* Task requirements
Write out every entry precisely as given, leaving the pictures out.

-- Opening Marker --

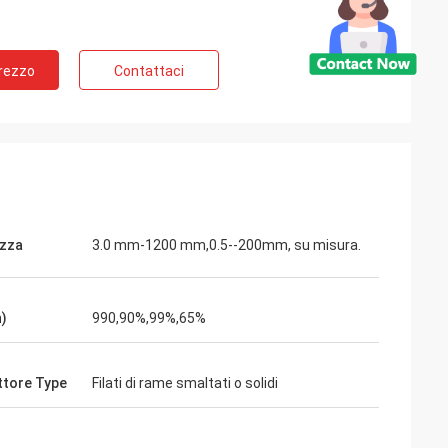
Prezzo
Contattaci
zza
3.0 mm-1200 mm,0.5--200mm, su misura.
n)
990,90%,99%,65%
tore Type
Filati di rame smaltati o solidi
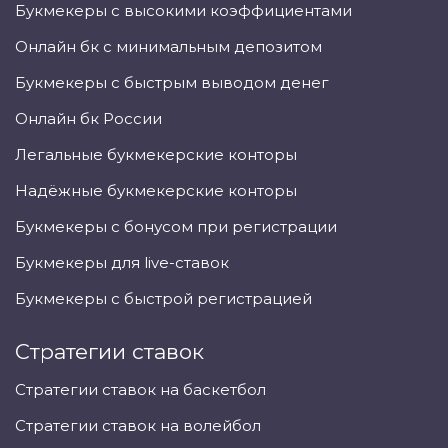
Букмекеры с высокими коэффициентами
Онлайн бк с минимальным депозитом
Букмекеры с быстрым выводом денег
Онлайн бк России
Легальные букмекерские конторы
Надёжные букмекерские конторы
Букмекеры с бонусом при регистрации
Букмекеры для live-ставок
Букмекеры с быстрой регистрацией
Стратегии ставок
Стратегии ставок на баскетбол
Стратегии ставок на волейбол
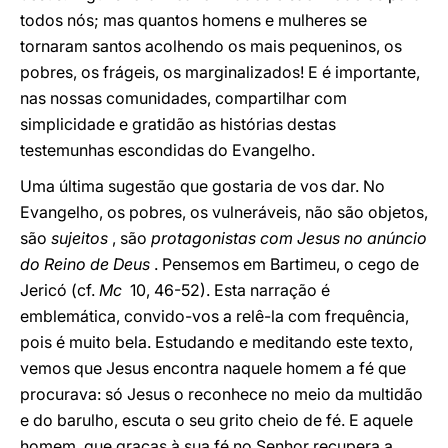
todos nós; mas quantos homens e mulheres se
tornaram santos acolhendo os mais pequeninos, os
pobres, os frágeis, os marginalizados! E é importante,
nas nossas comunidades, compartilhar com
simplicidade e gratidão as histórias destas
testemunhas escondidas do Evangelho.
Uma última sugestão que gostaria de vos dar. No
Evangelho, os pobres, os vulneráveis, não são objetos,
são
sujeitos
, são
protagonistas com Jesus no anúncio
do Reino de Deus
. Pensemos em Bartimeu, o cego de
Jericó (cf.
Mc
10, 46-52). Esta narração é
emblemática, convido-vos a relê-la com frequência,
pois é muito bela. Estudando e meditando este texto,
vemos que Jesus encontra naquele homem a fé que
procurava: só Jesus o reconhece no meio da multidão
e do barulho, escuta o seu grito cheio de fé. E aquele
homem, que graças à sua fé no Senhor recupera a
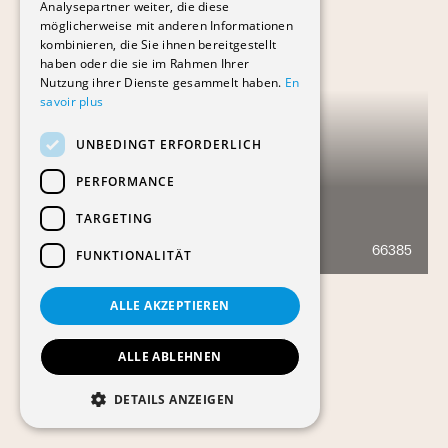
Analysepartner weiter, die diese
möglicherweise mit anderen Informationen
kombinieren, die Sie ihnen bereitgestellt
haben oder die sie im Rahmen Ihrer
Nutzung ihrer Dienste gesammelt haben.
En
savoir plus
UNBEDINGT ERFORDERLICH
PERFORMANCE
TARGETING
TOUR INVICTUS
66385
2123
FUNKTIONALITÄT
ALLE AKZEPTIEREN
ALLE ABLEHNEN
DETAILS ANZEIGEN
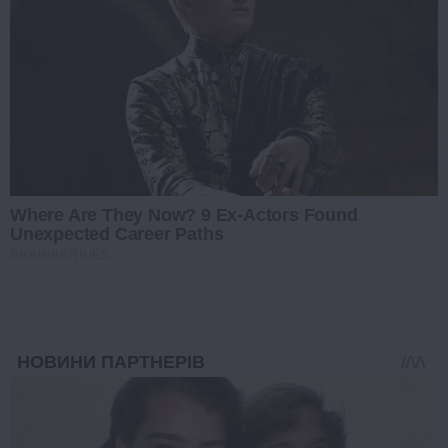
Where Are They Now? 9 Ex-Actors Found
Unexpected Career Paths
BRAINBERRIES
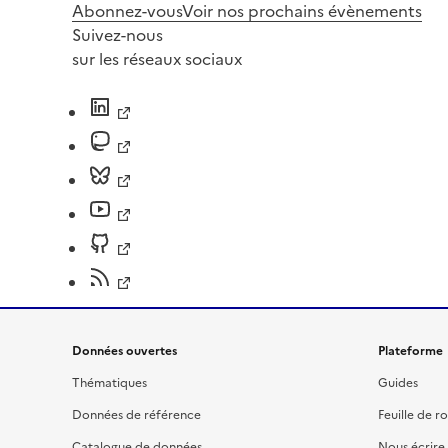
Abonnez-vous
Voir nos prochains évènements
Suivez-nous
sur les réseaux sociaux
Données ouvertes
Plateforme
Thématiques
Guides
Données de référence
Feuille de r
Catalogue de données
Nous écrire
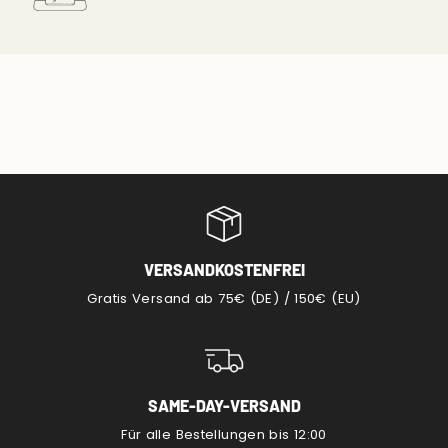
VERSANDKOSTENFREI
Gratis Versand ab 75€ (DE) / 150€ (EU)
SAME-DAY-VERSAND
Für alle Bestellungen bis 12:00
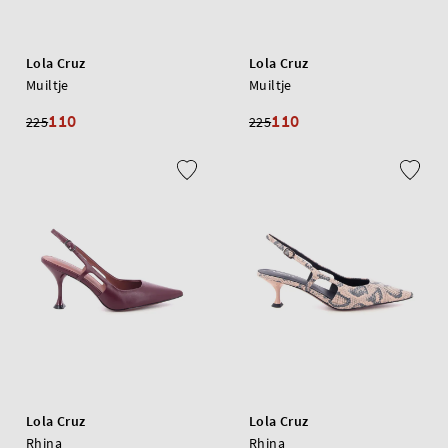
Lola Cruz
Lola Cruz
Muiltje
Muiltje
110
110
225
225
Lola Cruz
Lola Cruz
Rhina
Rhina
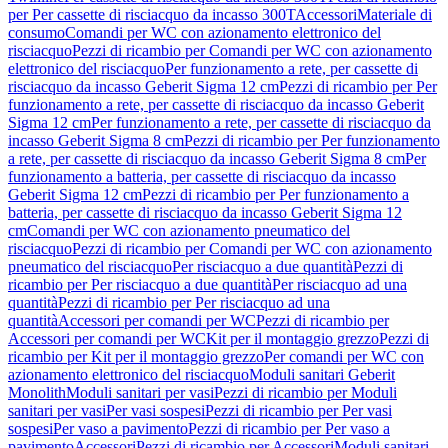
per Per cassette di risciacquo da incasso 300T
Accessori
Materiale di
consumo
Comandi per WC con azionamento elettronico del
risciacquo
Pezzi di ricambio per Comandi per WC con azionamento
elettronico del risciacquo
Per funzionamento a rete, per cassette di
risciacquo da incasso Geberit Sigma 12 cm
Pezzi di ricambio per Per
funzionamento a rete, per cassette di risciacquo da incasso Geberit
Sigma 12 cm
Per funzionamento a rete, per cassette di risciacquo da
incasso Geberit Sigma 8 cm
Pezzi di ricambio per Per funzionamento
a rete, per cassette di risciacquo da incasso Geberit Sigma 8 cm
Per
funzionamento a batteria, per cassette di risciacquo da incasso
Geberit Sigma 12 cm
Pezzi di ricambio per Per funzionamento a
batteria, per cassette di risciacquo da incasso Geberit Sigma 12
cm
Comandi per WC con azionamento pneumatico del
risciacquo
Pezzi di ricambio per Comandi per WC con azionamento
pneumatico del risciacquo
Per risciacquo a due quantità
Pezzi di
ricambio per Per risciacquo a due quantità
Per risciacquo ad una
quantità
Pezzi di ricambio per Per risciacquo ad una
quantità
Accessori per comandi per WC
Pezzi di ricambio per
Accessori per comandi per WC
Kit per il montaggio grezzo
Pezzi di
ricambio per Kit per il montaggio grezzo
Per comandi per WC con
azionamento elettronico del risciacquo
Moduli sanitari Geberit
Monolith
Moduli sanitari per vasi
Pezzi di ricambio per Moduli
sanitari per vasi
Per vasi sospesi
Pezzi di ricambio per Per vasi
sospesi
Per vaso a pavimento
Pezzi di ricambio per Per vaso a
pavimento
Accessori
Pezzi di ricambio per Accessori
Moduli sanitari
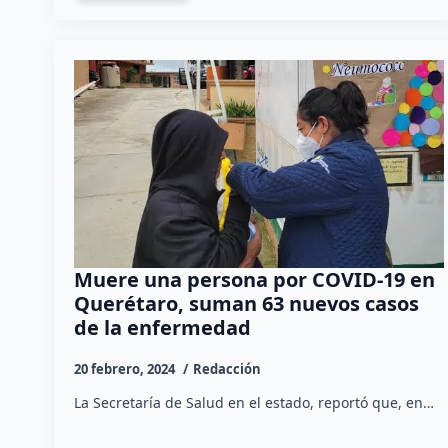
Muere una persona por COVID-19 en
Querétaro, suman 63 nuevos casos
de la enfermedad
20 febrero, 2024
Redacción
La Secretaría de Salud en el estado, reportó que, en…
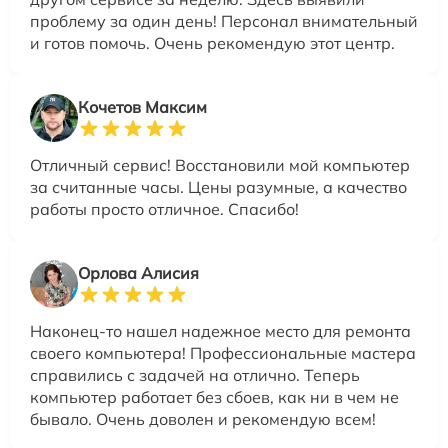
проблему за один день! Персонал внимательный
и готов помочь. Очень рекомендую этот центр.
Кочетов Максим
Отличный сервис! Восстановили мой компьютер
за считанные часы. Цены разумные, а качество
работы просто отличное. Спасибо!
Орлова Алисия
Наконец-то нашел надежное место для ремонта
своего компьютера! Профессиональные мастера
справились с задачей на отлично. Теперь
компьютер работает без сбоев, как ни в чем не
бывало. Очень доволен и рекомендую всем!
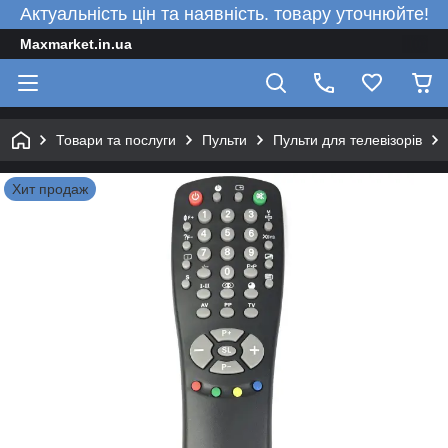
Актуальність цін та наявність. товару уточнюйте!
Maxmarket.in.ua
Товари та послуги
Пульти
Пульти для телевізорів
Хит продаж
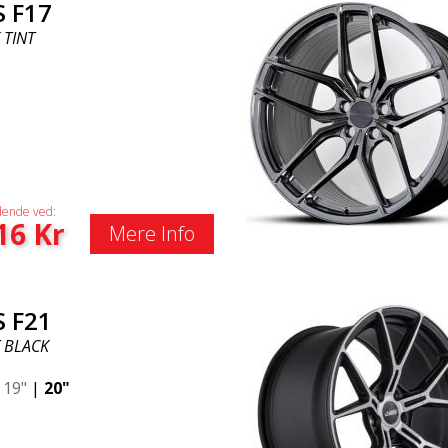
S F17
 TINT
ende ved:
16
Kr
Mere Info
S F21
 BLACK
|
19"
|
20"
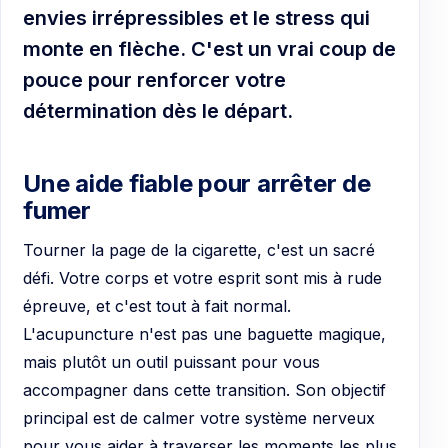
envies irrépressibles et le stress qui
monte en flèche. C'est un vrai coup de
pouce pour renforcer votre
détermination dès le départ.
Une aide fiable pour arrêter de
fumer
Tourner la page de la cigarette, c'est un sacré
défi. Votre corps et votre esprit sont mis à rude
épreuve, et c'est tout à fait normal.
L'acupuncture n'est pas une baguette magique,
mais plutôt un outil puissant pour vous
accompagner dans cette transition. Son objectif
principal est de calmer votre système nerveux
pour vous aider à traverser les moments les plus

-- Closing Marker --

* Exercise answer
Prezzo
Contattaci
zza
3.0 mm-1200 mm,0.5--200mm, su misura.
n)
990,90%,99%,65%
tore Type
Filati di rame smaltati o solidi
Букмекеры с высокими коэффициентами
Онлайн бк с минимальным депозитом
Букмекеры с быстрым выводом денег
Онлайн бк России
Легальные букмекерские конторы
Надёжные букмекерские конторы
Букмекеры с бонусом при регистрации
Букмекеры для live-ставок
Букмекеры с быстрой регистрацией
Стратегии ставок
Стратегии ставок на баскетбол
Стратегии ставок на волейбол
todos nós; mas quantos homens e mulheres se
tornaram santos acolhendo os mais pequeninos, os
pobres, os frágeis, os marginalizados! E é importante,
nas nossas comunidades, compartilhar com
simplicidade e gratidão as histórias destas
testemunhas escondidas do Evangelho.
Uma última sugestão que gostaria de vos dar. No
Evangelho, os pobres, os vulneráveis, não são objetos,
são
sujeitos
, são
protagonistas com Jesus no anúncio
do Reino de Deus
. Pensemos em Bartimeu, o cego de
Jericó (cf.
Mc
10, 46-52). Esta narração é
emblemática, convido-vos a relê-la com frequência,
pois é muito bela. Estudando e meditando este texto,
vemos que Jesus encontra naquele homem a fé que
procurava: só Jesus o reconhece no meio da multidão
e do barulho, escuta o seu grito cheio de fé. E aquele
homem, que graças à sua fé no Senhor recupera a
Analysepartner weiter, die diese
möglicherweise mit anderen Informationen
kombinieren, die Sie ihnen bereitgestellt
haben oder die sie im Rahmen Ihrer
Nutzung ihrer Dienste gesammelt haben.
En
savoir plus
UNBEDINGT ERFORDERLICH
PERFORMANCE
TARGETING
TOUR INVICTUS
66385
2123
FUNKTIONALITÄT
ALLE AKZEPTIEREN
ALLE ABLEHNEN
DETAILS ANZEIGEN
Where Are They Now? 9 Ex-Actors Found
Unexpected Career Paths
BRAINBERRIES
Abonnez-vous
Voir nos prochains évènements
Suivez-nous
sur les réseaux sociaux
Données ouvertes
Plateforme
Thématiques
Guides
Données de référence
Feuille de r
Catalogue de données
Nous écrire
VERSANDKOSTENFREI
Gratis Versand ab 75€ (DE) / 150€ (EU)
SAME-DAY-VERSAND
Für alle Bestellungen bis 12:00
Lola Cruz
Lola Cruz
Muiltje
Muiltje
110
110
225
225
Lola Cruz
Lola Cruz
Rhina
Rhina
per Per cassette di risciacquo da incasso 300T
Accessori
Materiale di
consumo
Comandi per WC con azionamento elettronico del
risciacquo
Pezzi di ricambio per Comandi per WC con azionamento
elettronico del risciacquo
Per funzionamento a rete, per cassette di
risciacquo da incasso Geberit Sigma 12 cm
Pezzi di ricambio per Per
funzionamento a rete, per cassette di risciacquo da incasso Geberit
Sigma 12 cm
Per funzionamento a rete, per cassette di risciacquo da
incasso Geberit Sigma 8 cm
Pezzi di ricambio per Per funzionamento
a rete, per cassette di risciacquo da incasso Geberit Sigma 8 cm
Per
funzionamento a batteria, per cassette di risciacquo da incasso
Geberit Sigma 12 cm
Pezzi di ricambio per Per funzionamento a
batteria, per cassette di risciacquo da incasso Geberit Sigma 12
cm
Comandi per WC con azionamento pneumatico del
risciacquo
Pezzi di ricambio per Comandi per WC con azionamento
pneumatico del risciacquo
Per risciacquo a due quantità
Pezzi di
ricambio per Per risciacquo a due quantità
Per risciacquo ad una
quantità
Pezzi di ricambio per Per risciacquo ad una
quantità
Accessori per comandi per WC
Pezzi di ricambio per
Accessori per comandi per WC
Kit per il montaggio grezzo
Pezzi di
ricambio per Kit per il montaggio grezzo
Per comandi per WC con
azionamento elettronico del risciacquo
Moduli sanitari Geberit
Monolith
Moduli sanitari per vasi
Pezzi di ricambio per Moduli
sanitari per vasi
Per vasi sospesi
Pezzi di ricambio per Per vasi
sospesi
Per vaso a pavimento
Pezzi di ricambio per Per vaso a
pavimento
Accessori
Pezzi di ricambio per Accessori
Moduli sanitari
Muere una persona por COVID-19 en
Querétaro, suman 63 nuevos casos
de la enfermedad
20 febrero, 2024
Redacción
La Secretaría de Salud en el estado, reportó que, en…
проблему за один день! Персонал внимательный
и готов помочь. Очень рекомендую этот центр.
Кочетов Максим
Отличный сервис! Восстановили мой компьютер
за считанные часы. Цены разумные, а качество
работы просто отличное. Спасибо!
Орлова Алисия
Наконец-то нашел надежное место для ремонта
своего компьютера! Профессиональные мастера
справились с задачей на отлично. Теперь
компьютер работает без сбоев, как ни в чем не
бывало. Очень доволен и рекомендую всем!
Актуальність цін та наявність. товару уточнюйте!
Maxmarket.in.ua
Товари та послуги
Пульти
Пульти для телевізорів
Хит продаж
S F17
 TINT
ende ved:
16
Kr
Mere Info
S F21
 BLACK
|
19"
|
20"
envies irrépressibles et le stress qui
monte en flèche. C'est un vrai coup de
pouce pour renforcer votre
détermination dès le départ.
Une aide fiable pour arrêter de
fumer
Tourner la page de la cigarette, c'est un sacré
défi. Votre corps et votre esprit sont mis à rude
épreuve, et c'est tout à fait normal.
L'acupuncture n'est pas une baguette magique,
mais plutôt un outil puissant pour vous
accompagner dans cette transition. Son objectif
principal est de calmer votre système nerveux
pour vous aider à traverser les moments les plus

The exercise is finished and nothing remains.